Всё о жизни чайных дракончиков - стр. 6
А потом я понял, что это в последний раз – этот чай вокруг, этот знакомый выбор воды и этот почерк мастерицы в прогреве стенок чашки: все уходит, все это невозвратимо! Крышка-непроливайка надо мной закрылась.
И я заплакал, потому что больше не мог терпеть растущее отчаянье; потому что, оставшись в полной темноте, мог себе это позволить, и отчасти оттого, что входящая в моду зимняя чайная карамель еще не проникла на массовый рынок, а мне уже не терпелось попробовать насыщение с солеными полутонами.
Глава вторая: про чай
Наружу из термостакана меня позвали быстро, не прошло и получаса.

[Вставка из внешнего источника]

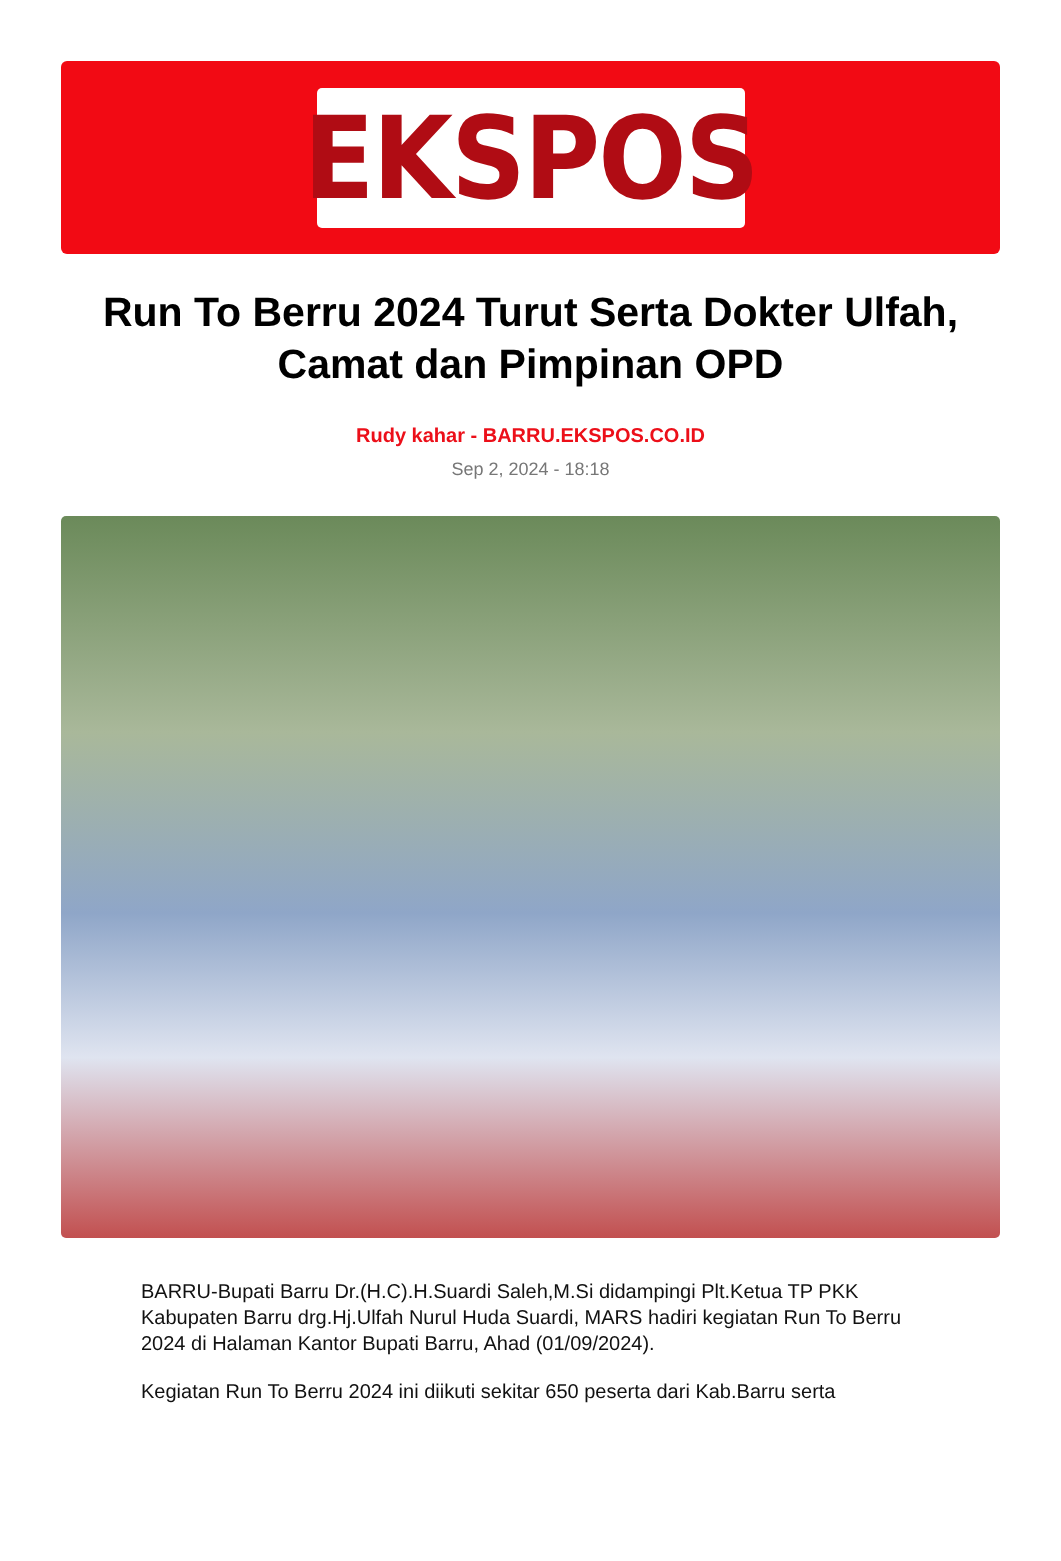EKSPOS
Run To Berru 2024 Turut Serta Dokter Ulfah, Camat dan Pimpinan OPD
Rudy kahar - BARRU.EKSPOS.CO.ID
Sep 2, 2024 - 18:18
BARRU-Bupati Barru Dr.(H.C).H.Suardi Saleh,M.Si didampingi Plt.Ketua TP PKK Kabupaten Barru drg.Hj.Ulfah Nurul Huda Suardi, MARS hadiri kegiatan Run To Berru 2024 di Halaman Kantor Bupati Barru, Ahad (01/09/2024).
Kegiatan Run To Berru 2024 ini diikuti sekitar 650 peserta dari Kab.Barru serta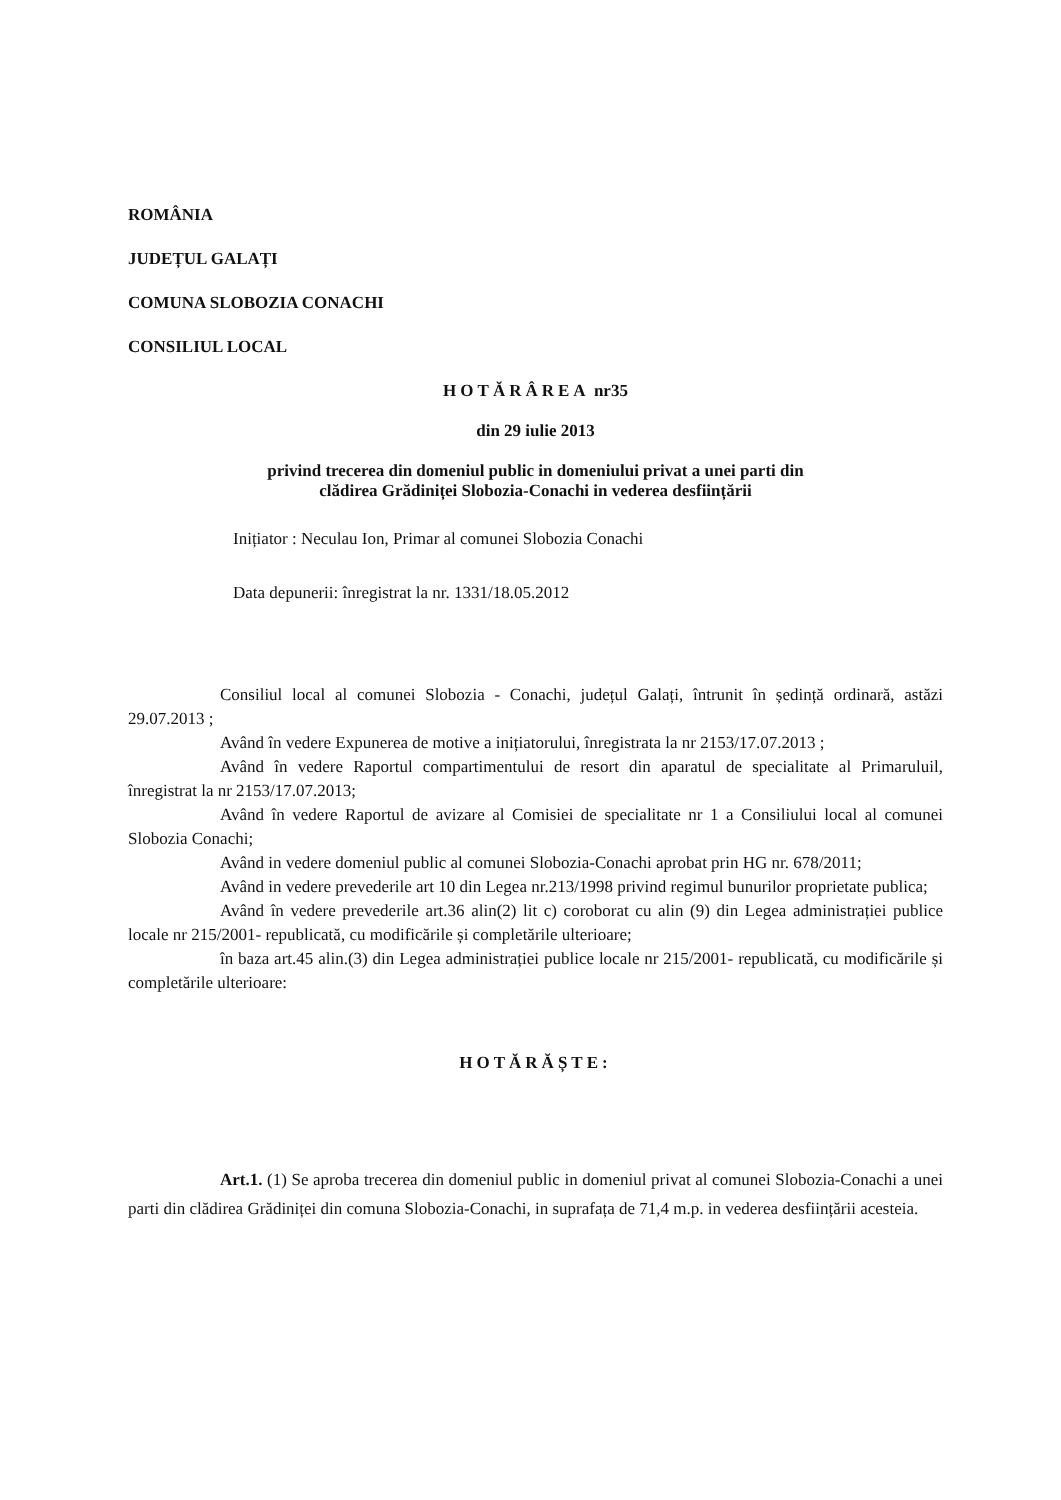ROMÂNIA
JUDEȚUL GALAȚI
COMUNA SLOBOZIA CONACHI
CONSILIUL LOCAL
HOTĂRÂREA nr35
din 29 iulie 2013
privind trecerea din domeniul public in domeniului privat a unei parti din
clădirea Grădiniței Slobozia-Conachi in vederea desființării
Inițiator : Neculau Ion, Primar al comunei Slobozia Conachi
Data depunerii: înregistrat la nr. 1331/18.05.2012
Consiliul local al comunei Slobozia - Conachi, județul Galați, întrunit în ședință ordinară, astăzi 29.07.2013 ;
Având în vedere Expunerea de motive a inițiatorului, înregistrata la nr 2153/17.07.2013 ;
Având în vedere Raportul compartimentului de resort din aparatul de specialitate al Primaruluil, înregistrat la nr 2153/17.07.2013;
Având în vedere Raportul de avizare al Comisiei de specialitate nr 1 a Consiliului local al comunei Slobozia Conachi;
Având in vedere domeniul public al comunei Slobozia-Conachi aprobat prin HG nr. 678/2011;
Având in vedere prevederile art 10 din Legea nr.213/1998 privind regimul bunurilor proprietate publica;
Având în vedere prevederile art.36 alin(2) lit c) coroborat cu alin (9) din Legea administrației publice locale nr 215/2001- republicată, cu modificările și completările ulterioare;
în baza art.45 alin.(3) din Legea administrației publice locale nr 215/2001- republicată, cu modificările și completările ulterioare:
HOTĂRĂȘTE:
Art.1. (1) Se aproba trecerea din domeniul public in domeniul privat al comunei Slobozia-Conachi a unei parti din clădirea Grădiniței din comuna Slobozia-Conachi, in suprafața de 71,4 m.p. in vederea desființării acesteia.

Напиток к этому времени остался благодаря моей заботе совершенно неизменным, и испивающий его высоко бы оценил мое мастерство, если бы, конечно, этот самой испивающий хотя бы раз чай попробовал! Но паренек, для которого приготовили этот уникальный напиток, даже не пригубил. Пусть бы из праздного интереса. Это обижало и раздражало меня.
Когда я услышал сначала нестройный, не несущий в себе никакой информации стук по стенке, только со временем более-менее обозначившийся в мое имя, я лежал на дне стакана, добросовестно сложив лапы и выправив идущий по хребту гребень строго на северо-запад. Я, когда меня позвали, выполнил свои обязанности как следует, хотя и чувствовал, что действия эти бессмысленны. Впрочем, возможно, это была (с технической точки зрения) моя сама лучшая работа за всю жизнь, поскольку ни до, ни после этого ужасного вечера ни один напиток от приготовления до исчезновения не остался в своем совершенно – до сотой доли градуса, до десятой единицы насыщенности – неизменном виде.
Итак, после того, как меня позвали, а крышку, вопреки технологии использования термосберегающих стаканов, открыли полностью, я послушно вскарабкался по стенке вверх и вынул из чая голову, уповая на то, что горячий напиток сбережет меня от любых термических повреждений шкуры. Кстати, я совершенно, совершенно не мог полагаться на то, что там, на этом новом, чуждом мне назначении, найдется хоть кто-то, кто позаботится о моих нежных внутренних механизмах, требующих частых технических обслуживаний.
– Вы… видели когда-нибудь снег? – спросил меня экзальтированный юноша.
– Почему вы не пьете чай? – строго спросил я его, сверкнув при этом глазами, и злился я вовсе не в шутку.
– Ну, я… – замялся молодой механоид и далее, вследствие сказанных им слов, исчез из моей жизни, перестал быть мною воспринимаем, приравнял себя к пустому месту, ведь шедевр госпожи Гейраанн он воспринимал исключительно как спецжидкость для транспортировки меня, а все потому, что… Он. Не любил. Чай!